## [Textauszug]
☆ ☆ ☆

Im Jahre 1964 sind sie sich zum erstenmal begegnet, Hans Mayer und Willy Brandt. Das war bei einer Zusammenkunft von Schriftstellern und namhaften Sozialdemokraten, die Günter Grass zu sich eingeladen hatte. Uwe Johnson, Ingeborg Bachmann, Walter Jens, der Verleger Klaus Wagenbach waren dabei und unter den Sozialdemokraten unter anderen Fritz Erler, Herbert Wehner, Karl Schiller und Egon Bahr. Mayer resümiert in seinem Buch über Willy Brandt, das Jahr 64 habe das Ende der Adenauer-Ära eingeleitet, und verfolgt im weiteren Text die Ideen, Strategien und Wirkungen, die dieser Austausch hatte. Sogar unmittelbar für ihn selbst, denn Brandt verwendete sich für eine Berufung Mayers, der gerade die DDR verlassen hatte, nach Hannover. Aber wechselseitige Beziehungen zueinander und aufeinander habe es schon früher gegeben, Interesse für das Wirken und Sein des je anderen. Aus dieser subtilen Zugewandtheit kristallisiert Mayer ein lebensbestimmendes Element ihrer beider Existenz, das Dissidententum. Beide seien Außenseiter, beide Andersdenkende. Dieses Thema bestimmt seine Erinnerungen an Willy Brandt, und er nimmt es durch die Stationen von Brandts Lebenslauf in Variationen immer wieder auf.

☆ ☆ ☆

## [Aufgabe]
Beantworte anhand des Textauszugs über Hans Mayer und Willy Brandt:
(a) In welchem Jahr sind sich die beiden zum ersten Mal begegnet?
(b) Wer hatte zu der Zusammenkunft von Schriftstellern und Sozialdemokraten eingeladen?
(c) Welches lebensbestimmende Element ihrer beider Existenz arbeitet Mayer heraus?

☆ ☆ ☆

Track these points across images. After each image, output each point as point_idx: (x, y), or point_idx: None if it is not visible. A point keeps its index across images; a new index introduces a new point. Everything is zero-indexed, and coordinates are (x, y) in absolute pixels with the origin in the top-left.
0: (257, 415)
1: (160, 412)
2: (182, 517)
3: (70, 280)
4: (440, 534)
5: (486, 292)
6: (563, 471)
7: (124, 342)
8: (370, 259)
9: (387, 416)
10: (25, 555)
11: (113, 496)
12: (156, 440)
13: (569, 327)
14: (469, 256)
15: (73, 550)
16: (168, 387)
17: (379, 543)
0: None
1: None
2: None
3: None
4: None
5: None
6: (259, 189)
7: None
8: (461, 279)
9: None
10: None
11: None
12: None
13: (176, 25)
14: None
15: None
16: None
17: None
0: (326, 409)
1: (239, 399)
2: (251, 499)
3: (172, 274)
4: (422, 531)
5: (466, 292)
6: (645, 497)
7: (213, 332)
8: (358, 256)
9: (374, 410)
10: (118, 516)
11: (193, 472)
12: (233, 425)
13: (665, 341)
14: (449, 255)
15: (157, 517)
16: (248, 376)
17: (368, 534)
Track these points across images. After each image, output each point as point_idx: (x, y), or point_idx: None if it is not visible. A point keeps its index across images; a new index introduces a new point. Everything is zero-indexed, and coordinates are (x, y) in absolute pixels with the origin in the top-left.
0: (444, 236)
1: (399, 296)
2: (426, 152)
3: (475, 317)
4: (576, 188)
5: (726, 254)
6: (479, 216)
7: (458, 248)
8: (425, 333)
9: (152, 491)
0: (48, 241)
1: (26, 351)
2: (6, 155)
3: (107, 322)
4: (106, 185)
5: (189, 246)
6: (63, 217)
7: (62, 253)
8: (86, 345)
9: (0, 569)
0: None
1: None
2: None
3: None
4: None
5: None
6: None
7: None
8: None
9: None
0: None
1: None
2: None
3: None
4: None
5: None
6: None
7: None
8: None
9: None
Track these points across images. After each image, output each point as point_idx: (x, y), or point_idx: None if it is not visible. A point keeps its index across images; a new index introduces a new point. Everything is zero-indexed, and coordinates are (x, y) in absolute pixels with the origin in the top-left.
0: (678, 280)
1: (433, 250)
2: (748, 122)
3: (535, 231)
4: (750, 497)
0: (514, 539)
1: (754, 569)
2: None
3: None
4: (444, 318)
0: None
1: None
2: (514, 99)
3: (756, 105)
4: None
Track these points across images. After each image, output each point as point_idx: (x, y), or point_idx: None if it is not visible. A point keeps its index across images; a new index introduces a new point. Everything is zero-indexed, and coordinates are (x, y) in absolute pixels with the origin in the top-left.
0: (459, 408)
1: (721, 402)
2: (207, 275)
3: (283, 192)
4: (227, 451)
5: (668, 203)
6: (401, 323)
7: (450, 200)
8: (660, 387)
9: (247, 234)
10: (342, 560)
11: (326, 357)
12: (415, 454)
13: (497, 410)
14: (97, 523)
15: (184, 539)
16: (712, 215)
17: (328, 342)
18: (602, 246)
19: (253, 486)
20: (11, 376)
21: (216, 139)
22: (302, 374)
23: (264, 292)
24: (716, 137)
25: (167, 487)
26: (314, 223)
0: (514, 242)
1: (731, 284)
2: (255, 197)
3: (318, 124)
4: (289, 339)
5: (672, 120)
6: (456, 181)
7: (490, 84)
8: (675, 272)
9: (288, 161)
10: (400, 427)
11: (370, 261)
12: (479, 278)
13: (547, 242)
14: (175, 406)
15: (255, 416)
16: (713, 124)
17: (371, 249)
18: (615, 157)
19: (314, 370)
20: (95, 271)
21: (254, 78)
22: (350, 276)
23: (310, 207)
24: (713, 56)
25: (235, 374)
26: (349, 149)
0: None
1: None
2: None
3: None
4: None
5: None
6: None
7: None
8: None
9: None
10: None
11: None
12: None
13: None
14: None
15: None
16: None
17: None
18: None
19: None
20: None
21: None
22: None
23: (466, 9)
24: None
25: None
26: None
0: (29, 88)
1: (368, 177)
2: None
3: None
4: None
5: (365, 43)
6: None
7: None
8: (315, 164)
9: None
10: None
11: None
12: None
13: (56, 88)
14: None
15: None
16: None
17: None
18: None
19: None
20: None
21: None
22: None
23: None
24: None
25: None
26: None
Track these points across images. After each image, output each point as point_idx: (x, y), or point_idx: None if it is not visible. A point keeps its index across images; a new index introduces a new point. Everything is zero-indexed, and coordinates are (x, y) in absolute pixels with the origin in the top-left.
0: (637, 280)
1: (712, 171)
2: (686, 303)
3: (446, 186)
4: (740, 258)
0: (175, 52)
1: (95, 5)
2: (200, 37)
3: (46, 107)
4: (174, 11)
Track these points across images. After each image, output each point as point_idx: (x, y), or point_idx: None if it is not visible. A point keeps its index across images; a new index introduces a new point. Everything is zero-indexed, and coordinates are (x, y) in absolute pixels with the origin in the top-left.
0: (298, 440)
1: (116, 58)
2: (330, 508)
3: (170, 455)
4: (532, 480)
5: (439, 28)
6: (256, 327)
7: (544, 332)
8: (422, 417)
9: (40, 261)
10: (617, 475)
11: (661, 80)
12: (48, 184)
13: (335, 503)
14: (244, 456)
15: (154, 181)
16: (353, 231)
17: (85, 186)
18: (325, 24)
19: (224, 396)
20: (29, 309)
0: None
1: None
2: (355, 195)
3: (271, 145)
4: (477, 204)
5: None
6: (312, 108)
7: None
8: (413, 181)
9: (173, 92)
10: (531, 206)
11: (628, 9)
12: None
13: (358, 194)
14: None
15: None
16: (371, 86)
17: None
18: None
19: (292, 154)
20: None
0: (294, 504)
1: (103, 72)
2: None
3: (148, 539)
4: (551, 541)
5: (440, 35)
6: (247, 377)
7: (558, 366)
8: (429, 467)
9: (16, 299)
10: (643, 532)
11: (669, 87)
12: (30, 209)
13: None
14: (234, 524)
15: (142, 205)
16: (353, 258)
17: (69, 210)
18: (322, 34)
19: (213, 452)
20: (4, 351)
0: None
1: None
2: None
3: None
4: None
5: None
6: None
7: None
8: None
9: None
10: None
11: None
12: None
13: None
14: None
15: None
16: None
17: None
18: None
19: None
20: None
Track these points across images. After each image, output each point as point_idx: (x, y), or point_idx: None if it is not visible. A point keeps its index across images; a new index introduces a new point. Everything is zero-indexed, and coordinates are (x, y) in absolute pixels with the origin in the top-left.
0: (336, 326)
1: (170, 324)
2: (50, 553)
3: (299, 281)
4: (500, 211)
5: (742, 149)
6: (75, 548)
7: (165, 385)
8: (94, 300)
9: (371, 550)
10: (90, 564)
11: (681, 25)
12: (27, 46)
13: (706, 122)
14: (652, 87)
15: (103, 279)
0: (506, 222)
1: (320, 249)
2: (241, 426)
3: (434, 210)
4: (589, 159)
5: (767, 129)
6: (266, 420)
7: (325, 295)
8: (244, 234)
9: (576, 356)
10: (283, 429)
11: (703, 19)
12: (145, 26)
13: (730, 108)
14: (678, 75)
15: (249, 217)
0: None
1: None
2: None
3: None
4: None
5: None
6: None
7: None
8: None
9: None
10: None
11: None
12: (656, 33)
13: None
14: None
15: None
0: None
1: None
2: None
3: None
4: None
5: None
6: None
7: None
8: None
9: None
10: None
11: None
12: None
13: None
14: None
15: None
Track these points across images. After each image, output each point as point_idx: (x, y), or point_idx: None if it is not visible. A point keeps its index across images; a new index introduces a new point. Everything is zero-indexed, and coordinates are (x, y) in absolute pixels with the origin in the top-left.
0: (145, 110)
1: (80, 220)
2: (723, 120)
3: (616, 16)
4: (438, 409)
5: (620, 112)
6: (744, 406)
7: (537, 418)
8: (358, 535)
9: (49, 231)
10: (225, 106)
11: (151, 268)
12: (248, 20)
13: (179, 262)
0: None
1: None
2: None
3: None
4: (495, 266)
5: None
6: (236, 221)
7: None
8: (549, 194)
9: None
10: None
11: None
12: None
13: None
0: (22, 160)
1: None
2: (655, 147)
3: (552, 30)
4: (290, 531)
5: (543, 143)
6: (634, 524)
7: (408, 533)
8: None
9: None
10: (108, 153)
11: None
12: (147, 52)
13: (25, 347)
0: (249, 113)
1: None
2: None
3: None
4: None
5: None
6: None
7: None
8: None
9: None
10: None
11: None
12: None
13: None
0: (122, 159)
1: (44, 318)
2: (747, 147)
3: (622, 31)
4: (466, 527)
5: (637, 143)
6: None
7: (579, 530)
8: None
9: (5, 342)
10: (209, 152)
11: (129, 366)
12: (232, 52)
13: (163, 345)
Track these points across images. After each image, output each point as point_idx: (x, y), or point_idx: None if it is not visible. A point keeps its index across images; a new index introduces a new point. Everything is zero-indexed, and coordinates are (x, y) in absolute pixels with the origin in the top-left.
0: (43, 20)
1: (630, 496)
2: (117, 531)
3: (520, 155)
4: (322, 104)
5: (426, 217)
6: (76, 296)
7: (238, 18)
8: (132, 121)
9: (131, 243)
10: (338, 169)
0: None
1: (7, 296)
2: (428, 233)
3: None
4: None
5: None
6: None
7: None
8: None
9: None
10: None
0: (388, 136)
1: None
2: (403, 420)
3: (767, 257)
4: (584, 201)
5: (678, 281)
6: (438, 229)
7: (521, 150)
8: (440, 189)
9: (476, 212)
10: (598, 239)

☆ ☆ ☆

## [Vollständige Lösung]
(a) 1964
(b) Günter Grass
(c) Das Dissidententum